Onde a geologia
permanece subalternizada nos currículos escolares e continua arredada da
cultura geral dos portugueses, dos mais humildes e iletrados às elites
intelectuais mais iluminadas.
Numa luta pela
valorização do ensino da Geologia em Portugal que, de há décadas a esta parte,
tem sido a de alguns, entre os quais me incluo, cabe aqui relatar um caso
concreto que, posso afirmar por experiência própria, ilustra muitos outros no
panorama nacional.
Tive, há dois ou três
anos, oportunidade de analisar, em pormenor, o relatório de um trabalho sobre
um tema envolvendo noções básicas de mineralogia e geologia, elaborado por um
grupo de alunos do 11º ano, de uma das Escolas Secundárias da capital.
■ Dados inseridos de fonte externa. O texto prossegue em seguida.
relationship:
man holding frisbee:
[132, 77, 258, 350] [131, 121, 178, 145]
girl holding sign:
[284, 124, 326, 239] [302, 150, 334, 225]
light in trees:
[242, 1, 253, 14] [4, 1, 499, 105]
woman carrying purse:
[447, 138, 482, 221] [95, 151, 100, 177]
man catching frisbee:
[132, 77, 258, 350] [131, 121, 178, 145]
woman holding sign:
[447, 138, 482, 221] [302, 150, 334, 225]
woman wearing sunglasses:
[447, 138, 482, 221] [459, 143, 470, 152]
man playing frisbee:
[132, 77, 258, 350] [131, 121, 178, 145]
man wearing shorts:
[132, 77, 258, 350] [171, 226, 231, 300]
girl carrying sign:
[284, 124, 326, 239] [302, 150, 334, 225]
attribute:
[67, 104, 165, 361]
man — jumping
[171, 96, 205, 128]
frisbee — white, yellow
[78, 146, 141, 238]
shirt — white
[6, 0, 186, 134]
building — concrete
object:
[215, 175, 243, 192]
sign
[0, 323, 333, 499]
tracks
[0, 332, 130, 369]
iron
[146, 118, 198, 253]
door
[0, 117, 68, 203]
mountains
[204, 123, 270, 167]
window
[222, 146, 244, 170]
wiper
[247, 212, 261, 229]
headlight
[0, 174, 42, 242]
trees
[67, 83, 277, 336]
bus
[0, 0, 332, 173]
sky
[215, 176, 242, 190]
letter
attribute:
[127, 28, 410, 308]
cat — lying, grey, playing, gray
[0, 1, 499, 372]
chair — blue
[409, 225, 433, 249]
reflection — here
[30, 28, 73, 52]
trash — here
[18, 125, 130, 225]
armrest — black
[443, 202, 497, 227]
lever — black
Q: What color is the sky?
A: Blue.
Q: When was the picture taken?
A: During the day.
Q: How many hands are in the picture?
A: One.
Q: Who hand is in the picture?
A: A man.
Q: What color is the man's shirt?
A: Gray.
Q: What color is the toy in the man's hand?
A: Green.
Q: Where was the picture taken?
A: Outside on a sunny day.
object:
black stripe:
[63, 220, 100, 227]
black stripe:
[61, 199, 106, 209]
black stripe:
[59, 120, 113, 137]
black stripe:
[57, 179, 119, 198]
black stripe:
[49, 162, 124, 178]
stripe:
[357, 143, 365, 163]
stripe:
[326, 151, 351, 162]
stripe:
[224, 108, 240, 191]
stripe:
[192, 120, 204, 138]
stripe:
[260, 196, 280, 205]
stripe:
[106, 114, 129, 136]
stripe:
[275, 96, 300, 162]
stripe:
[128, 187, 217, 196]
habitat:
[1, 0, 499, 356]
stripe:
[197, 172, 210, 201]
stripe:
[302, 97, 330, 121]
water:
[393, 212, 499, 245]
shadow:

Enchendo
dois volumosos dossiers com centenas de páginas, na imensa maioria fotocópias
de imagens e textos acriticamente recolhidos da internet segundo um critério de
escolha que deixa muito a desejar (com o único propósito de o procurar
valorizar pelo volume), este trabalho permite concluir não ter tido o
acompanhamento desejável por parte do(a) professor(a) da respectiva disciplina.
Esta mais do que evidente falta de acompanhamento, a que se juntou a não
existência de uma desejável e necessária revisão final, fica clara na deficiente
correcção dos textos escritos pelo referido grupo de alunos.
Facultado por um dos
elementos deste grupo, a sua leitura permitiu-me algumas reflexões que vão ao
encontro de convicções que fui somando ao longo dos anos nos múltiplos
encontros que tenho tido com as nossas Escolas.
O(a) professor(a) em
causa, licenciado(a) em Biologia, sabe muito pouco, ou quase nada, sobre o tema
do referido trabalho e desconhece elementos básicos de química que
obrigatoriamente constaram da sua formação académica, deixando passar, sem
reparo ou correcção, os muitos erros e imprecisões no conteúdo científico, quer
nas páginas redigidas pelos alunos, quer nas que reproduzem os documentos
retirados da net. Por outro lado, não se dá conta dos imensos erros de sintaxe
e de ortografia do texto. Limitou-se a passar os olhos pelo trabalho, numa
leitura mais do que rápida, em diagonal, lamentavelmente desinteressada. Em
conclusão, este grupo de alunos, praticamente, não beneficiou do trabalho que
desenvolveu.
É certo que não podemos
generalizar. Nas muitas escolas que continuo a visitar por todo o país, fazendo
palestras para professores e/ou alunos, participando em debates ou em outras
actividades, conheço professores dignos desse nome. Conheço licenciados em
Biologia, tanto ou mais interessados e competentes no ensino da Geologia,
quando comparados a muitos dos seus pares licenciados para o efeito.
De há muito que venho
dizendo que o ensino da Geologia nas nossas escolas não tem merecido, por parte
dos responsáveis, a atenção que esta disciplina merece como motor de
desenvolvimento e bem-estar e como componente da formação integral do cidadão.
Continua a ser grande a iliteracia dos portugueses nesta área do conhecimento,
mesmo nos seus aspectos mais gerais e essenciais à compreensão do seu lugar no
mundo. E esta iliteracia é transversal à nossa sociedade desde o mais humilde
dos cidadãos, que não passou sequer pelos bancos da Escola, à grande maioria
dos que integram as classes sociais ditas cultas. Chamadas de atenção como esta,
expendidas ao longo de décadas, por diversos elementos da comunidade dos
geólogos, continuam a não despertar as desejáveis preocupações dos que temos
elegido para dar destino às nossas vidas.